A title for one who, well, speaks for the dead. In the epilogue to Orson Scott Card's novel Ender's Game, Ender becomes the first Speaker for the buggers, whose entire species was (nearly) just exterminated, and then again for his brother Peter Wiggin, the Hegemon.

The purpose of a Speaker is to investigate the life of a person or persons who has recently died, discover their true nature and motives for their actions and attitudes throughout their life, and speak it to those directly connected to and affected by them. In the case of the bugger Hive Queen and Peter, Ender wrote books that were published throughout humanity for millenia. These books became a sort of Bible for others who became Speakers in later years.

By the time in which Card's novel Speaker for the Dead is set, the occupation of Speaker has been elevated to a sort of interplanetarily-recognized religion -- Speakers may travel to any world, unopposed, once a call has been put out for one to speak a death.

Author: Orson Scott Card
Publisher: Tor Books, 1986

This is the second book in the Ender's Game series -- kindov. You can just as easily read Ender's Shadow as the second book, and then Shadow of the Hegemon as the third, even though they are technically books 5 and 6. These three are actually sold as a boxed set, and seem to work together better as a trilogy than the Ender's Shadow, Speaker for the Dead, Xenocide trilogy. I would probably recommend reading Speaker for the Dead as book number four, after SotH, or whenever you get tired of the Earth-bound books (I think there are five now).

But anyway... Speaker for the Dead starts out on the Planet Lusitania, where the settlers have discovered that the native 'Piggies' living in the forest are intelligent. These are the first sapient aliens discovered in the three thousand years since Ender the Xenocide killed the Buggers, so it's a big deal. The human settlement is walled off, and the only ones allowed to pass through the gate and interact with the Piggies are Pipo, Libo, and Novinha, the xenodors (xenologers). They are trying to learn as much as they can about the Piggies while staying (mostly) within the exceedingly restrictive rules laid down by the Starways Congress.
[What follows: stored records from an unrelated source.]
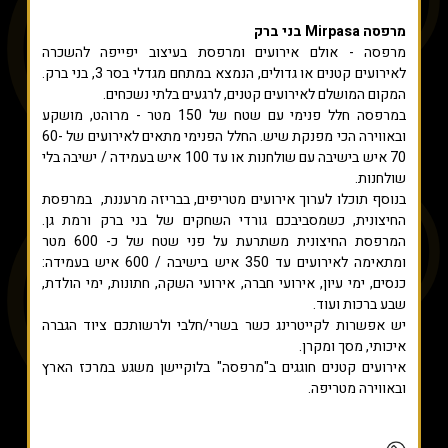
מרפסה Mirpasa בני ברק
מרפסה - אולם אירועים ומרפסת בעיצוב יפייפה להשכרה
לאירועים קטנים או גדולים, הנמצא במתחם מגדלי בסר 3, בני ברק.
המקום המושלם לאירועים קטנים, לרגעים בלתי נשכחים.
במרפסה חלל פנימי עם שטח של 150 מטר - מרוהט, מושקע
ובאווירה הכי מפנקת שיש. החלל הפנימי מתאים לאירועים של 60-
70 איש בישיבה עם שולחנות או עד 100 איש בעמידה / ישיבה בלי
שולחנות.
בנוסף תוכלו לערוך אירועים מטריפים, בבריזה מרעננת, במרפסת
החיצונית, כשמסביבכם גורדי השחקים של בני ברק ורמת גן.
המרפסת החיצונית משתרעת על פני שטח של כ- 600 מטר
ומתאימה לאירועים עד 350 איש בישיבה / 600 איש בעמידה:
כנסים, ימי עיון, אירועי חברה, אירועי השקה, חתונות, ימי הולדת,
שבע ברכות ועוד.
יש אפשרות לקייטרינג כשר בשרי/חלבי ולרשותכם ציוד הגברה
איכותי, מסך ומקרן.
אירועים קטנים חוגגים ב"מרפסה" בלוקיישן משגע במרכז הארץ
ובאווירה מטריפה.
Meanwhile, Andrew Wiggins (AKA Ender) is on the nearby (22 light years away) world of Trondheim with his sister Valentine. Although it's been about 3000 years since the end of Ender's Game, they have been planet-hopping constantly, and through the relativistic magic of near-light speed space travel, they are biologically only in their thirties. Ender is still traveling with the Hive Queen, looking for a place for her to settle down and repopulate the Bugger race. He is also accompanied by Jane (first introduced in the short story The Investment Counselor), a monumental AI that controls (in fact is) the ansible network and the all computers tied to it.
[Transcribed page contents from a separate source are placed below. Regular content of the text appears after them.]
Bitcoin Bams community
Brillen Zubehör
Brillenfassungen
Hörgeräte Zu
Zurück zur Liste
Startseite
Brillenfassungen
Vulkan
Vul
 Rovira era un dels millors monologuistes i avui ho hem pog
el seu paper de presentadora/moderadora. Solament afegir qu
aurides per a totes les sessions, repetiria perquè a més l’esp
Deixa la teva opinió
When one of the xenologers is murdered by the Piggies, a call is put in for a speaker of the dead. Ender is the closest (Lusitania is catholic, and does not have any speakers of its own), and he sets out on the 22 year long journey to meet the xenologers and the Piggies. In doing so, he finally parts from Valentine, who is married and settled on Trondheim. But he may finally have found a home for the Hive Queen, and be able to Speak for the Piggies (Speakers for the Dead don't have to Speak only for the dead).

That's as far as I can go without giving you spoilers, except to tell you some of the themes of the story -- the planet of Lusitania's very weird biological systems, the familial strife of the Lusitanias, politics with alien species, and fun with other languages, most notably Portuguese (you don't need to understand any Portuguese to enjoy the book, but if you do, it's a bonus).

This is a good book, but don't read it before you read Ender's Game. If you have read Ender's Game, this is a much more developed, in-depth book. It also moves away from the feeling of the first book, without the war, the games, the plotting, and the little kids. If you want more of the Ender's Game feel, read Ender's Shadow. But if you want to find out what happened to Ender, this is the book.